TEXT FOR ANALYSIS
* * * *
Solving our child care challenges is imperative from a variety of perspectives. As I often read and hear, many of us face these challenges personally in our day-to-day lives. While not all of us may have a direct personal stake in early childhood development, nearly all of us are impacted by it in the broader economic context. As Gov. Scott so aptly described in his recent inaugural address, addressing our state’s shortage of high-quality, affordable child care is very much a part of resolving Vermont’s overall affordability issues.
That’s why I’ve decided to join Vermont’s Early Childhood Business Council. We are a coalition of employers and business leaders who recognize the importance of high-quality, affordable child care to Vermont’s economic health and prosperity.
In the spirit of Malcolm Gladwell, I’m writing this commentary as a rallying cry for businesses, workers and legislators to become more invested in this issue for the sake of reaching a tipping point. Thanks to the work of organizations such as Let’s Grow Kids, we’re oh so close. The energy is flowing in the right direction and I believe 2017 could be the year that the tipping point is reached. Politically, child care is a non-partisan problem and therefore there are plenty of seats at the table.
According to the Joint Fiscal Office’s 2015 Basic Needs Budget, child care is generally the second highest expenditure behind housing. In fact, for families with two wage earners and two children, child care costs exceed housing costs by upwards of $200 per month. Middle-income families with two parents and two young children spend 28 to 40 percent of their income on child care. Shockingly, the cost of child care often exceeds the cost of in-state tuition at Vermont’s state colleges.
Whenever I see an opportunity, I ask parents about their child care experiences. A friend of mine, a mother of three kids, told me she had just $9 left over from her bi-weekly paycheck after child care expenses for two kids. Her husband’s paycheck took care of the rest of the bills. Now it’s true that my friend could have just stayed home since paying for child care was essentially a wash. In fact, she did stay home while her kids were infants and toddlers, but she’s a professional woman and wanted to get back to work not only because she’s a go-getter, but also for her sanity. In today’s dynamic work world, mothers and fathers should have the ability and flexibility to balance parenting responsibilities and the desire to work. As it stands, they’re often forced to make tough choices.
* * * *
STORED DATA
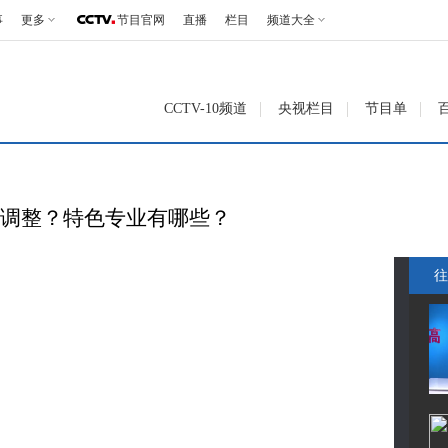
事
更多
节目官网
直播
栏目
频道大全
CCTV-10频道
央视栏目
节目单
些调整？特色专业有哪些？
往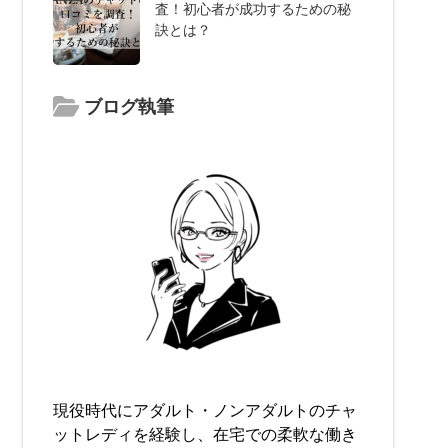
査！初心者が成功するための秘
訣とは？
ブログ執筆
現役時代にアダルト・ノンアダルトのチャ
ットレディを経験し、在宅での柔軟な働き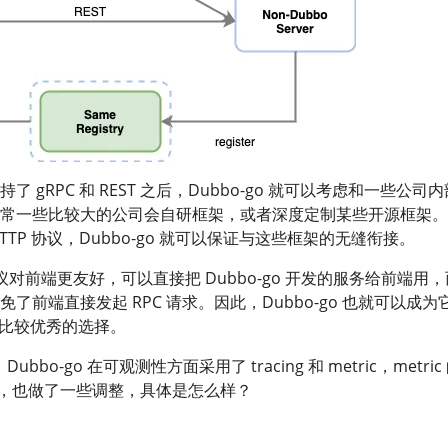
 gRPC 和 REST 之后，Dubbo-go 就可以考虑和一些公司
常一些比较大的公司会自研框架，或者深度定制某些开源框架。
 HTTP 协议，Dubbo-go 就可以保证与这些框架的无缝衔接。
协议对前端更友好，可以直接把 Dubbo-go 开发的服务给前端用
了前端直接发起 RPC 请求。因此，Dubbo-go 也就可以成为
个比较优秀的选择。
Dubbo-go 在可观测性方面采用了 tracing 和 metric，metric
做法，也做了一些调整，具体是怎么样？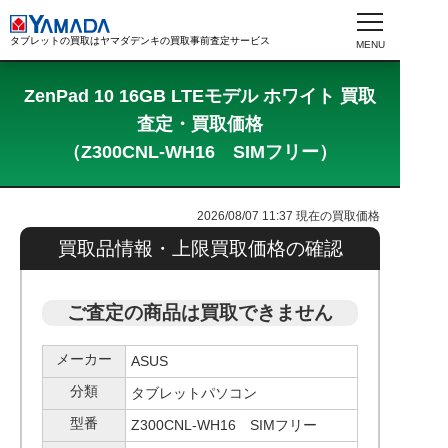
タブレットの買取はヤマダデンキの買取事前査定サービス
ZenPad 10 16GB LTEモデル ホワイト 買取
査定・買取価格
（Z300CNL-WH16 SIMフリー）
2026/08/07 11:37
現在の買取価格
買取品情報・上限買取価格の確認
ご査定の商品は買取できません
メーカー
ASUS
分類
タブレットパソコン
型番
Z300CNL-WH16 SIMフリー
* * * *
TASK GOAL
In the commentary on child care in Vermont, copy the passage from "Solving our child" to "overall affordability issues.", replacing "challenges" with "problems". The material is not needed for this exercise.

OUTPUT BELOW
Solving our child care problems is imperative from a variety of perspectives. As I often read and hear, many of us face these problems personally in our day-to-day lives. While not all of us may have a direct personal stake in early childhood development, nearly all of us are impacted by it in the broader economic context. As Gov. Scott so aptly described in his recent inaugural address, addressing our state’s shortage of high-quality, affordable child care is very much a part of resolving Vermont’s overall affordability issues.